__What the task asks__: Give again, unaltered, the lines of the listing below that run from the line having "table_cell [499, 1111, 572, 1134]" through the line having "table_cell [749, 927, 976, 950]".

__Material provided__:
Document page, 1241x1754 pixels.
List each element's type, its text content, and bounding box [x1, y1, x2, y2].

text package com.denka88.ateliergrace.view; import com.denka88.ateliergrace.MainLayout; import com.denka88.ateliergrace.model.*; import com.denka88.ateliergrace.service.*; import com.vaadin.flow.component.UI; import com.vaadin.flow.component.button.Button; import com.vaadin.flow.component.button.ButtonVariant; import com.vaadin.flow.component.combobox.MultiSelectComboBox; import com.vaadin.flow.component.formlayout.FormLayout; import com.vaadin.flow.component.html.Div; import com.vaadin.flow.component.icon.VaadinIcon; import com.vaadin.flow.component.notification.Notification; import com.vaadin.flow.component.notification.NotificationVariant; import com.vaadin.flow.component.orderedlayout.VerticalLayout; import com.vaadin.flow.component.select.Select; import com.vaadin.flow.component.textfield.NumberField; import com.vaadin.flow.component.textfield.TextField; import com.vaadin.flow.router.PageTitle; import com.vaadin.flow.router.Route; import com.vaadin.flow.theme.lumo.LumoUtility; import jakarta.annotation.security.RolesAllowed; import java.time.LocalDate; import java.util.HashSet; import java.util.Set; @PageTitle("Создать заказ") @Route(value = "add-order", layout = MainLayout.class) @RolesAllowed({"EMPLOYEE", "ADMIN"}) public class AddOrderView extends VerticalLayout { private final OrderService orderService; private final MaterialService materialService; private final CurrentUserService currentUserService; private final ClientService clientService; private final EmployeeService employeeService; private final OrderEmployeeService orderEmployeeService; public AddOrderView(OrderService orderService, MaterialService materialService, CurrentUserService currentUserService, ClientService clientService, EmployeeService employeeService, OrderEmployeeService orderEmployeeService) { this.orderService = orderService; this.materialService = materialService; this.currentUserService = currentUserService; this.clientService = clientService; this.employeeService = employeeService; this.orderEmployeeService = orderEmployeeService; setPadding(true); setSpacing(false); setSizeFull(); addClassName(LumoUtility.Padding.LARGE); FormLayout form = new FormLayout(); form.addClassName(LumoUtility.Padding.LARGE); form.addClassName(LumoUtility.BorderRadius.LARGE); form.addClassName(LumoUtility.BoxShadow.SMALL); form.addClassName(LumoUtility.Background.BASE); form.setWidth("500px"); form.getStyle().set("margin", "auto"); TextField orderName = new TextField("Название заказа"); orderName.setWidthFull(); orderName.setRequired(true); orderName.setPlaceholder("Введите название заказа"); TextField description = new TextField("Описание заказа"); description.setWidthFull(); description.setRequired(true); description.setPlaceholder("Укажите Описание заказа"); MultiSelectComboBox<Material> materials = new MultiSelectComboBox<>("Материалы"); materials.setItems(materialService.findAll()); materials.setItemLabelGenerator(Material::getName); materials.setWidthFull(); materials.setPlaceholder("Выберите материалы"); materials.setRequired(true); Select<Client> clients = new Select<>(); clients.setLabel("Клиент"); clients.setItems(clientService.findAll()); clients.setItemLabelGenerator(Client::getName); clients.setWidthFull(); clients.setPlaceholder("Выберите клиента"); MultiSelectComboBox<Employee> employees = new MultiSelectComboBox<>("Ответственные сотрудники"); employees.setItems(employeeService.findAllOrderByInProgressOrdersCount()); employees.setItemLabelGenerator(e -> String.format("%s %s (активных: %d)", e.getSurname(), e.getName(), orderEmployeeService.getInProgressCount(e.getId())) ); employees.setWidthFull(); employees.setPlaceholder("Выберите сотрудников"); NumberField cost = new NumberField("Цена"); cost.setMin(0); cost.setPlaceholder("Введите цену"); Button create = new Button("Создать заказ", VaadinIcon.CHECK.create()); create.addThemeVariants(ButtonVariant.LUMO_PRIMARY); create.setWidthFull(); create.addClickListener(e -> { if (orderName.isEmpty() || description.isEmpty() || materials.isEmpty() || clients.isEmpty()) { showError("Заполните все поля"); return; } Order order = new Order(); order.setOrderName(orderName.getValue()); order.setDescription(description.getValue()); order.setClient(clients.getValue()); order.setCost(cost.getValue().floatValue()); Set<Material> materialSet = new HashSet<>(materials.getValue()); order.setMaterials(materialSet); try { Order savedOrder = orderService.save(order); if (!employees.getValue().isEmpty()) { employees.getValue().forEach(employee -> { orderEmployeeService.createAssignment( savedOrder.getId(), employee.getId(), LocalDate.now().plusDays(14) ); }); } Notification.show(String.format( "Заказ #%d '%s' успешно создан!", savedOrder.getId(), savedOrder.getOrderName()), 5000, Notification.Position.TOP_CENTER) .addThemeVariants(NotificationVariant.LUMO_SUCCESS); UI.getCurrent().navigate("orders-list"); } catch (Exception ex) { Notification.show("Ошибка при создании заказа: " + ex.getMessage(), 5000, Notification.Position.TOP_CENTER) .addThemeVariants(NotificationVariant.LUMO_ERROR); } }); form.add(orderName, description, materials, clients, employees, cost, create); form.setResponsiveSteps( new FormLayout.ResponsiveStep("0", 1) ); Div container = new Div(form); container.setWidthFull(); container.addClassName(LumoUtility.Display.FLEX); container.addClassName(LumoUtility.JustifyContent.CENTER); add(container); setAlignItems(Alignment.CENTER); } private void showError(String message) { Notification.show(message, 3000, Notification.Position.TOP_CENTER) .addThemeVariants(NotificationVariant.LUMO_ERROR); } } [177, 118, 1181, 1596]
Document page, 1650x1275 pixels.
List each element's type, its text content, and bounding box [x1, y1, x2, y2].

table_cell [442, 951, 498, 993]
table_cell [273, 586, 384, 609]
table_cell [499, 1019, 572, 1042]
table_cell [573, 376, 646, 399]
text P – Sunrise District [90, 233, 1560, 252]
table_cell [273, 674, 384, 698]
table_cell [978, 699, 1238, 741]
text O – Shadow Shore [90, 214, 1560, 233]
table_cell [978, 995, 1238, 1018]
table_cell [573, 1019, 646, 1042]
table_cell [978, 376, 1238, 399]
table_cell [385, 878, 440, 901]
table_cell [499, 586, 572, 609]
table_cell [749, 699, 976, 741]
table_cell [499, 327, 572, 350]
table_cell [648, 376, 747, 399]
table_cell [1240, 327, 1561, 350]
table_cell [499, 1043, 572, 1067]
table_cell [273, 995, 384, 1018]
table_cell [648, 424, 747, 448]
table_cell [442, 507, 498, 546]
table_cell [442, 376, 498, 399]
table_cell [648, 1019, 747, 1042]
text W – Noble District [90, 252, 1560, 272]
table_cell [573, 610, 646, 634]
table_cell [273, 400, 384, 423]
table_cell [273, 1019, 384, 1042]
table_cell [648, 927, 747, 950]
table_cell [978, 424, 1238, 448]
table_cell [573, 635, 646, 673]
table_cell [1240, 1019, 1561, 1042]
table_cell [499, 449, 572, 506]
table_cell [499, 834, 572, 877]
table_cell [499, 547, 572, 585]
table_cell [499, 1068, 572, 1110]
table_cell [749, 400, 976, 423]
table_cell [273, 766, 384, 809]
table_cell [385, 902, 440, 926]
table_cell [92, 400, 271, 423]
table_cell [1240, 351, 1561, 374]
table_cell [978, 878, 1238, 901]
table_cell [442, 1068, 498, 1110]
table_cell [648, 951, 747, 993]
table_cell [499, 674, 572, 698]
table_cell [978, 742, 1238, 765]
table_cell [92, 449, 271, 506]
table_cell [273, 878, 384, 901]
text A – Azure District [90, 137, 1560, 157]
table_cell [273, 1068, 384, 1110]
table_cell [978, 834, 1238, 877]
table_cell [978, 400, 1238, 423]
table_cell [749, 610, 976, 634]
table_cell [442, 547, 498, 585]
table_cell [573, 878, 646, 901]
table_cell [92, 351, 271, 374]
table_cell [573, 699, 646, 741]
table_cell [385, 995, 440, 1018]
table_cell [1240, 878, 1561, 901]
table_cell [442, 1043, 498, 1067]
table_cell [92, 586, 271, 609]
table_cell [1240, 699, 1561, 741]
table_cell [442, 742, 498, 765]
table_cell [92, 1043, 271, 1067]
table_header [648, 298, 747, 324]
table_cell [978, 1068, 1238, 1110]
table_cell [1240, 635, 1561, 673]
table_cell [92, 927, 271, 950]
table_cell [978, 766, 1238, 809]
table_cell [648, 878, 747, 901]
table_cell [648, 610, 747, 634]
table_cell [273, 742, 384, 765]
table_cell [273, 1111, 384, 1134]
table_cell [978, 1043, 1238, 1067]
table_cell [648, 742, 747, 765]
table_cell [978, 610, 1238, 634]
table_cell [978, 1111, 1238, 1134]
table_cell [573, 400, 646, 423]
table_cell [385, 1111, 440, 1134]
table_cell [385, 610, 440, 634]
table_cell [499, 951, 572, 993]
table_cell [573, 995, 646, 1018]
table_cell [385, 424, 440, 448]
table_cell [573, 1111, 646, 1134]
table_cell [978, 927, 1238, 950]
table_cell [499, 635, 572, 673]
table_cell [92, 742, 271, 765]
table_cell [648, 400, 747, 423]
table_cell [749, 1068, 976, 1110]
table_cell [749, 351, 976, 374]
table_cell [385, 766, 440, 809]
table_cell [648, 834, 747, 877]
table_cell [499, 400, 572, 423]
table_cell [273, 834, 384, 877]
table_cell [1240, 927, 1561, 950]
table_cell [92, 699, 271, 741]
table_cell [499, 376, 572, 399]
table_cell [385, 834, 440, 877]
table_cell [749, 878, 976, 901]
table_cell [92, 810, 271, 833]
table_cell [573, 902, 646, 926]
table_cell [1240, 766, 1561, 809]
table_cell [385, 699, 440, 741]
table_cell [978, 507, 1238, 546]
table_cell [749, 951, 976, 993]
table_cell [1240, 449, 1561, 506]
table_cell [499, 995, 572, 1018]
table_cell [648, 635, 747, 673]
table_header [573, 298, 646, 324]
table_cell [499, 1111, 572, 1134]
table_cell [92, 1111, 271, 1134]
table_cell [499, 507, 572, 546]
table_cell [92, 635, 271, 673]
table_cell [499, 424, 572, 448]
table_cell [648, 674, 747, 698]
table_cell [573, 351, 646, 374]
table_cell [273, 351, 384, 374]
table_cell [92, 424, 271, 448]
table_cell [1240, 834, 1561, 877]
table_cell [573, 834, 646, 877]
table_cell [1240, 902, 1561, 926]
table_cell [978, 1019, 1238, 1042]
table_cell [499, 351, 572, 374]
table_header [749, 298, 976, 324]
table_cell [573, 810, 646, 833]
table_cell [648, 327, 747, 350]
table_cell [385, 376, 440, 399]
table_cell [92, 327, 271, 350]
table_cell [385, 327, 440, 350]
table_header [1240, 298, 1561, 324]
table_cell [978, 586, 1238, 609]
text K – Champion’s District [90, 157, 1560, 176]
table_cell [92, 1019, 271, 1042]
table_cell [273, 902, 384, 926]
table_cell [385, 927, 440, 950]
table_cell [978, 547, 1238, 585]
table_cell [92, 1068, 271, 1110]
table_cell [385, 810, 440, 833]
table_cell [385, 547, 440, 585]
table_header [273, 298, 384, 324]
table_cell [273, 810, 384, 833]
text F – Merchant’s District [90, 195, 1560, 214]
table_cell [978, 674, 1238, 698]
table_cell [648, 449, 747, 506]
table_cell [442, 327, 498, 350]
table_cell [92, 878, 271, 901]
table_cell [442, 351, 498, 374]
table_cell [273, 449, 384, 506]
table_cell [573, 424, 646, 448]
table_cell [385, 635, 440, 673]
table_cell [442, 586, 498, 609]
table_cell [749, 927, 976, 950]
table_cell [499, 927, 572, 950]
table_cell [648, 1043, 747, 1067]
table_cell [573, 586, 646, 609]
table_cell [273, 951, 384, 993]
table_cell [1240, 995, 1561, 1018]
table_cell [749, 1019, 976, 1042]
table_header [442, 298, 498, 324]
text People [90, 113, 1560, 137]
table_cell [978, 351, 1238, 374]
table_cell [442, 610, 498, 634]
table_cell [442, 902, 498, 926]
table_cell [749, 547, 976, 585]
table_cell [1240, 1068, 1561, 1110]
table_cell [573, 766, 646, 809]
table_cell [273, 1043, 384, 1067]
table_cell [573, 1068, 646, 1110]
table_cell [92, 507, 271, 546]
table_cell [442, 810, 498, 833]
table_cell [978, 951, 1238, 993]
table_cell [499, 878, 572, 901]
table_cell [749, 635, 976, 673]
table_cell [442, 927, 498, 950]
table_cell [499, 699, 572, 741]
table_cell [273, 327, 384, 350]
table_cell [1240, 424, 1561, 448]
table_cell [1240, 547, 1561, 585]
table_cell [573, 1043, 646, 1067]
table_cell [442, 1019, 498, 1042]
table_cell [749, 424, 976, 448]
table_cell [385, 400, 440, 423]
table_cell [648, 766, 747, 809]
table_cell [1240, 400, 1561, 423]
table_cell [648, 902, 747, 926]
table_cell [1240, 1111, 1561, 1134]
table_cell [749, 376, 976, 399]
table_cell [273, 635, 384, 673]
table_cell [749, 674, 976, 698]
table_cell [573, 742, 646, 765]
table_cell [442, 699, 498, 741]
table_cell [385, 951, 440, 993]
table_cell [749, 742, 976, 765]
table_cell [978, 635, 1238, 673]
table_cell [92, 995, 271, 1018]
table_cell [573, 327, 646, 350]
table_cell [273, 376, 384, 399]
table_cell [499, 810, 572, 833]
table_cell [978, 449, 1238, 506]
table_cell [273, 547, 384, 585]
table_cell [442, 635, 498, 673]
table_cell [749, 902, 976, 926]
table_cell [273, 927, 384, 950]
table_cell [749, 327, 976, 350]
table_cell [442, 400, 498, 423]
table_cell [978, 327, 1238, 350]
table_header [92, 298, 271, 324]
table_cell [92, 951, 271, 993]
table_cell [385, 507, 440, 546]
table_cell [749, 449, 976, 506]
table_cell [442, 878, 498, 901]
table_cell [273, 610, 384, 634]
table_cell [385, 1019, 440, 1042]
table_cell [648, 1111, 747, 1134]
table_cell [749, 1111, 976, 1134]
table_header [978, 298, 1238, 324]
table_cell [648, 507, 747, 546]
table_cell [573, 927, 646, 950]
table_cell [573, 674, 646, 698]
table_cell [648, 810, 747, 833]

__Written response__:
table_cell [499, 1111, 572, 1134]
table_cell [92, 1111, 271, 1134]
table_cell [499, 507, 572, 546]
table_cell [92, 635, 271, 673]
table_cell [499, 424, 572, 448]
table_cell [648, 674, 747, 698]
table_cell [573, 351, 646, 374]
table_cell [273, 351, 384, 374]
table_cell [92, 424, 271, 448]
table_cell [1240, 834, 1561, 877]
table_cell [573, 834, 646, 877]
table_cell [1240, 902, 1561, 926]
table_cell [978, 1019, 1238, 1042]
table_cell [499, 351, 572, 374]
table_header [749, 298, 976, 324]
table_cell [573, 810, 646, 833]
table_cell [648, 327, 747, 350]
table_cell [385, 376, 440, 399]
table_cell [92, 327, 271, 350]
table_cell [385, 327, 440, 350]
table_header [1240, 298, 1561, 324]
table_cell [978, 586, 1238, 609]
text K – Champion’s District [90, 157, 1560, 176]
table_cell [92, 1019, 271, 1042]
table_cell [273, 902, 384, 926]
table_cell [385, 927, 440, 950]
table_cell [978, 547, 1238, 585]
table_cell [92, 1068, 271, 1110]
table_cell [385, 810, 440, 833]
table_cell [385, 547, 440, 585]
table_header [273, 298, 384, 324]
table_cell [273, 810, 384, 833]
text F – Merchant’s District [90, 195, 1560, 214]
table_cell [978, 674, 1238, 698]
table_cell [648, 449, 747, 506]
table_cell [442, 327, 498, 350]
table_cell [92, 878, 271, 901]
table_cell [442, 351, 498, 374]
table_cell [273, 449, 384, 506]
table_cell [573, 424, 646, 448]
table_cell [385, 635, 440, 673]
table_cell [442, 586, 498, 609]
table_cell [749, 927, 976, 950]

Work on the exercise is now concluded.